Move over HUGO BOSS and Coco Chanel, as a new icon is on the scene. An Isla Vista man, who wished to remain anonymous (to “stave off the hordes of women”), is taking the world by storm with his daring and innovative style. From the moment he stepped out onto Del Playa Saturday afternoon in his Birkenstocks, he became the center of attention, with crowds in the tens of thousands being drawn to watch him strut his stuff. As we move up from the shoes to view his full outfit, the complete genius is on total display: his white socks provide a stark contrast to the light gray Birkenstocks, going up his sunburnt legs and blue swim trunks, with a double knot hanging loosely around the waist. We then see a cream-colored shirt, unbuttoned to display what can be called only with great generosity his abs, above which hang not one but two faux gold chains. A backwards cap rests upon his head, serving as a crown to his newfound status as a true icon.

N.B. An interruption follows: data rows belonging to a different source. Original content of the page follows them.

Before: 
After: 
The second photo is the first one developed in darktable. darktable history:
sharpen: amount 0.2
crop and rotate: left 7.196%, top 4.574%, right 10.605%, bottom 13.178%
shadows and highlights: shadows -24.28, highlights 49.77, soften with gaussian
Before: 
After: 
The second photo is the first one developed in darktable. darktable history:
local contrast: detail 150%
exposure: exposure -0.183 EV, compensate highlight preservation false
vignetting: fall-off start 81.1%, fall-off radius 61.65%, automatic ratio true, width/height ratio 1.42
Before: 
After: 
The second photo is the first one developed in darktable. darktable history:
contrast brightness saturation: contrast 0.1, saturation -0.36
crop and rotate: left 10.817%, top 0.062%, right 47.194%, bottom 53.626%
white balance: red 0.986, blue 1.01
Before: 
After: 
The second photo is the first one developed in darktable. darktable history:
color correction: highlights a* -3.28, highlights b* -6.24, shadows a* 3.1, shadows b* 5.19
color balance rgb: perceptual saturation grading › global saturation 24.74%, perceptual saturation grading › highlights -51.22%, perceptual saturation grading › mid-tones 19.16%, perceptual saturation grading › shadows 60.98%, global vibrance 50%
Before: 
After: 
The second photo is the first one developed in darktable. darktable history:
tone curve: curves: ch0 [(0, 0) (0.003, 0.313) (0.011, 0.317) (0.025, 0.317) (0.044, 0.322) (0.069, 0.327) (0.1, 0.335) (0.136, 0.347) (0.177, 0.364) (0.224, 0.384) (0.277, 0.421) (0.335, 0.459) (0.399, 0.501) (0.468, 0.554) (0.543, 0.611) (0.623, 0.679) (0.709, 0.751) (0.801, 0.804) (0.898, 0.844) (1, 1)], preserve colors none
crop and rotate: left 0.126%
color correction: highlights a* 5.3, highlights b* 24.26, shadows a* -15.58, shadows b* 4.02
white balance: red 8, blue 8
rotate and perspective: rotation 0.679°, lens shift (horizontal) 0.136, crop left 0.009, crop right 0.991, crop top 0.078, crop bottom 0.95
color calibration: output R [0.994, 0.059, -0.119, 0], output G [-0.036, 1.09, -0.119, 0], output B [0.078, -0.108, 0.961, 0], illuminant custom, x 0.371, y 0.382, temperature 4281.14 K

“Yeah man, I just felt like trying something new.” These words, spoken by the new Messiah of Isla Vista, were what started a fashion revolution. “Like 20 minutes after I got there, everyone was wearing it. Like, bro, they were totally biting my shit. But it’s ok,” he explained, “we can’t all be trailblazers like me. I gotta pave the way for everyone else, you know how it is. All a bunch of sheep, like those — ” he looked around sheepishly, then stopped himself. 

Despite some of his presumably brave views, he did in fact set a new trend in I.V. for Deltopia: 76% of those surveyed wore his fit, with a whopping 4.5% of those people actually attending UCSB.


Marcus T.C. is currently cleaning up his apartment after it was set on fire by an angry mob of UCLA students.